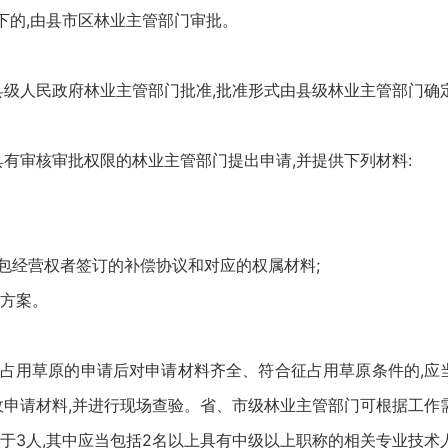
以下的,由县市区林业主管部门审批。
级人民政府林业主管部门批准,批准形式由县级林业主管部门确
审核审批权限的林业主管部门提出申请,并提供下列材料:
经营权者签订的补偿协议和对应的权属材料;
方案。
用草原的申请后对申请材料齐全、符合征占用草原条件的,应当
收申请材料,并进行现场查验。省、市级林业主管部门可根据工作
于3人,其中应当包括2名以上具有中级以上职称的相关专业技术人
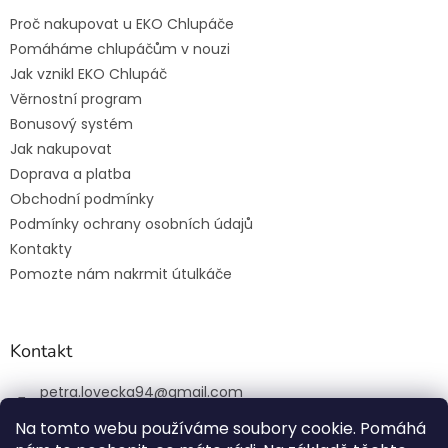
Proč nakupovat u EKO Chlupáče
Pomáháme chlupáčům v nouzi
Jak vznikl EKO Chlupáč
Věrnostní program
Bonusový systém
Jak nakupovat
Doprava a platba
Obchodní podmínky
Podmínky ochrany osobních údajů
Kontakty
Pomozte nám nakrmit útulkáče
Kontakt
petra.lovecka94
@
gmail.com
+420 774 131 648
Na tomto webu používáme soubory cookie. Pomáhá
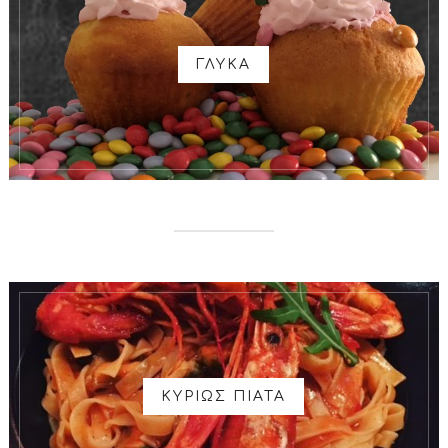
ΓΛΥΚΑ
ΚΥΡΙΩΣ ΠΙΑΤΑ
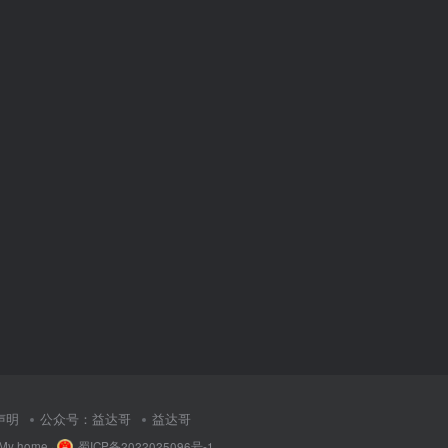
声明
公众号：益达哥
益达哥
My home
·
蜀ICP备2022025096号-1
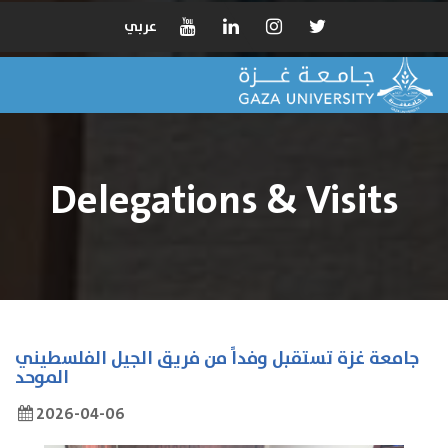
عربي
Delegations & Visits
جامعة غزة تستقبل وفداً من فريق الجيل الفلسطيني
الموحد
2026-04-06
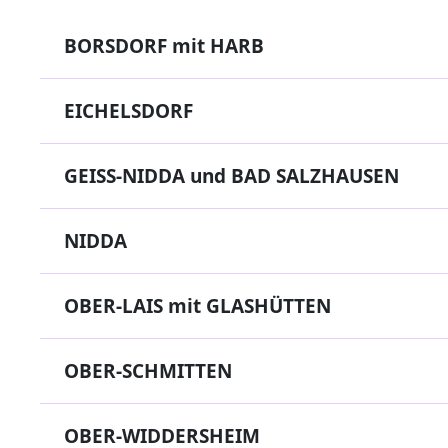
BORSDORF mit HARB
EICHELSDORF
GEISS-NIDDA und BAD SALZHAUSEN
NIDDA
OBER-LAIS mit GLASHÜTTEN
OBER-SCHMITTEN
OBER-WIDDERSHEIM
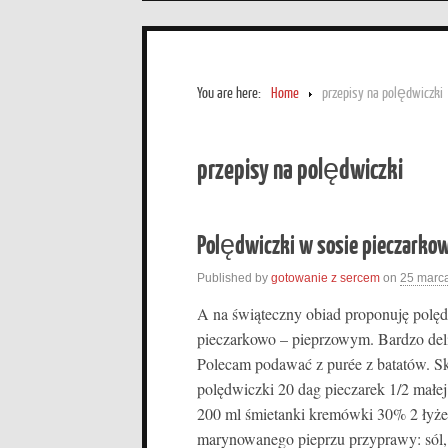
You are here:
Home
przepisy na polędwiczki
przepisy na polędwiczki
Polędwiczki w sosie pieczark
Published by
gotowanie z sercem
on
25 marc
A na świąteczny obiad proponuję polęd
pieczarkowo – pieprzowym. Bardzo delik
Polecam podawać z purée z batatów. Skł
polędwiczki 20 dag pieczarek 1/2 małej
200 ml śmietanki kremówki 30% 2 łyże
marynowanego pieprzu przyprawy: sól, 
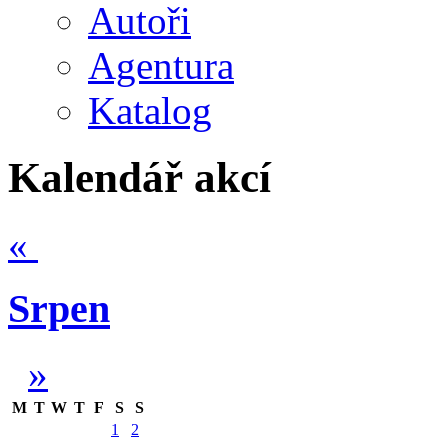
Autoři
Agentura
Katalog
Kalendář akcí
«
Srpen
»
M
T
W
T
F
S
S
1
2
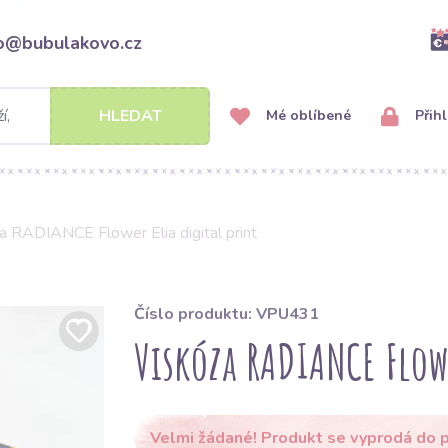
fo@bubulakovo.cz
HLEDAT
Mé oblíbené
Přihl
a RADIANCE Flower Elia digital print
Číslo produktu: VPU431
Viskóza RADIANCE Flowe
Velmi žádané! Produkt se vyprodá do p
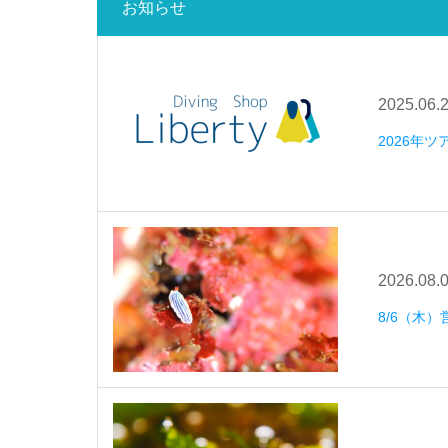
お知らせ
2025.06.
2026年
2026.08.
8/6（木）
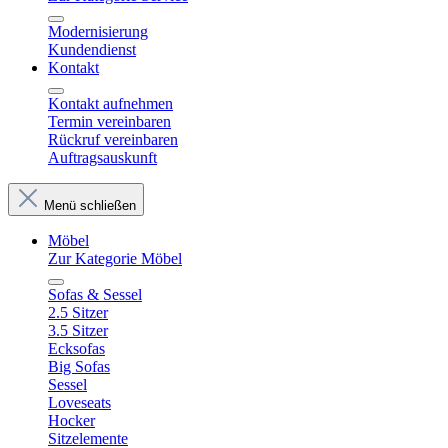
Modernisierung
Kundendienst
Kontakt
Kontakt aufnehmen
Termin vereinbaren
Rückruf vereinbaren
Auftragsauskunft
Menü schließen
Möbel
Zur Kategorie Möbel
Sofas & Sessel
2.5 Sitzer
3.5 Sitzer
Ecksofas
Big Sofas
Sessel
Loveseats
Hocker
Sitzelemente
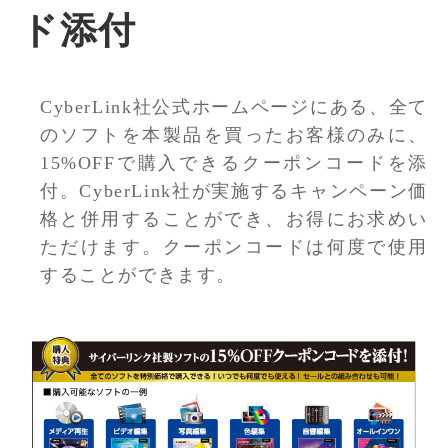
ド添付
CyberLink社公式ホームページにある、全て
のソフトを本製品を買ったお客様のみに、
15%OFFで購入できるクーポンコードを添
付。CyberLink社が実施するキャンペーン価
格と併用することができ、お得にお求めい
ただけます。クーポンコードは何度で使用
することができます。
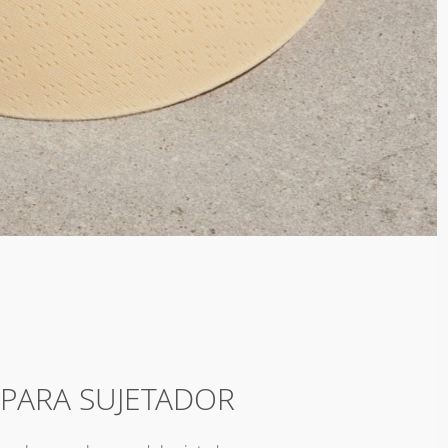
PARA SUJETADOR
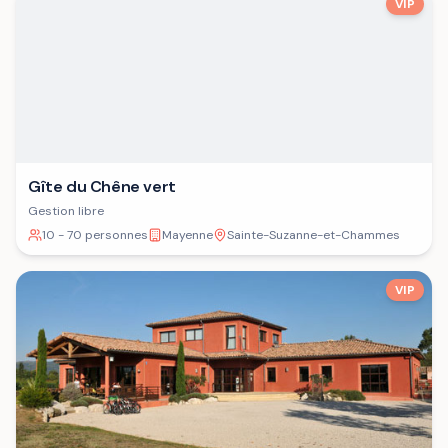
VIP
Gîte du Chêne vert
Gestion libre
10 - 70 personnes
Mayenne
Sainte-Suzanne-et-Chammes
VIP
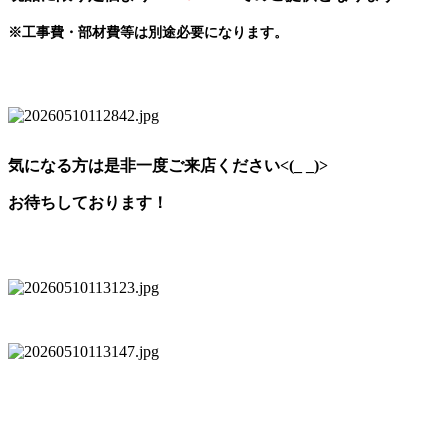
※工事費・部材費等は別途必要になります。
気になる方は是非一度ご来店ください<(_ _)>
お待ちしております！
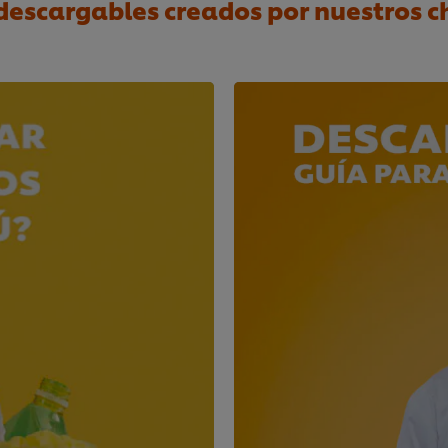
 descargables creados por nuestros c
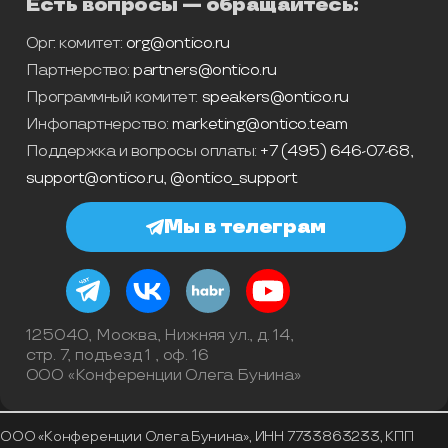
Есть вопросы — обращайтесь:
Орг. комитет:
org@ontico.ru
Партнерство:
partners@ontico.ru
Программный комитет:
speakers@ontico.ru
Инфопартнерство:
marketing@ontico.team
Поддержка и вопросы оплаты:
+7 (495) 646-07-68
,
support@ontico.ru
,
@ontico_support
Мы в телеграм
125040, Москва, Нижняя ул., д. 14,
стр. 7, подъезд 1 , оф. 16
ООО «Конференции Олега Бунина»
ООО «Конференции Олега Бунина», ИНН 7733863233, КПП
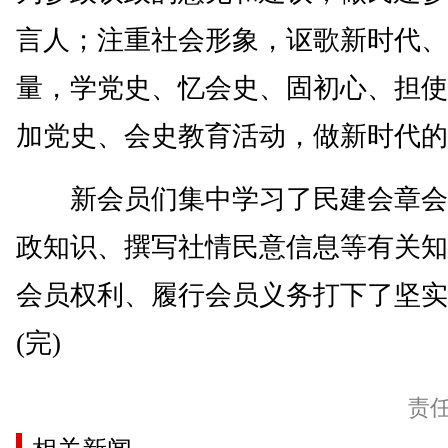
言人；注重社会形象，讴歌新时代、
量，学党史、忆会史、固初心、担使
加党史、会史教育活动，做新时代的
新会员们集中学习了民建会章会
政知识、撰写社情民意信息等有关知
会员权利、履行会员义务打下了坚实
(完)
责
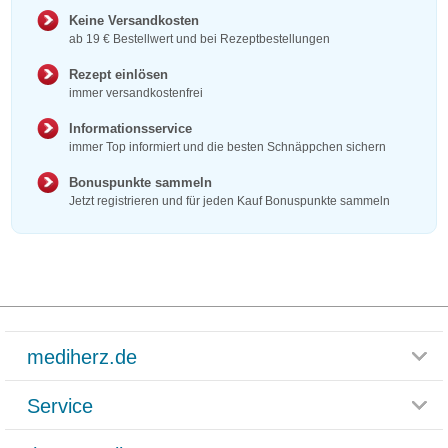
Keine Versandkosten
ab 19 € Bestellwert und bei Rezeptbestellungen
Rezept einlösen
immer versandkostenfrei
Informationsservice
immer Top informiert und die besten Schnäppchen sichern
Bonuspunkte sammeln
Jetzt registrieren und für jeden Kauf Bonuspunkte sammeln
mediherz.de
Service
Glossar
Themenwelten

Aim of the exercise: Pick out each line in the records above that contains the string "OBER", and copy those lines in full. Case counts.

Expected output:
OBER-LAIS mit GLASHÜTTEN
OBER-SCHMITTEN
OBER-WIDDERSHEIM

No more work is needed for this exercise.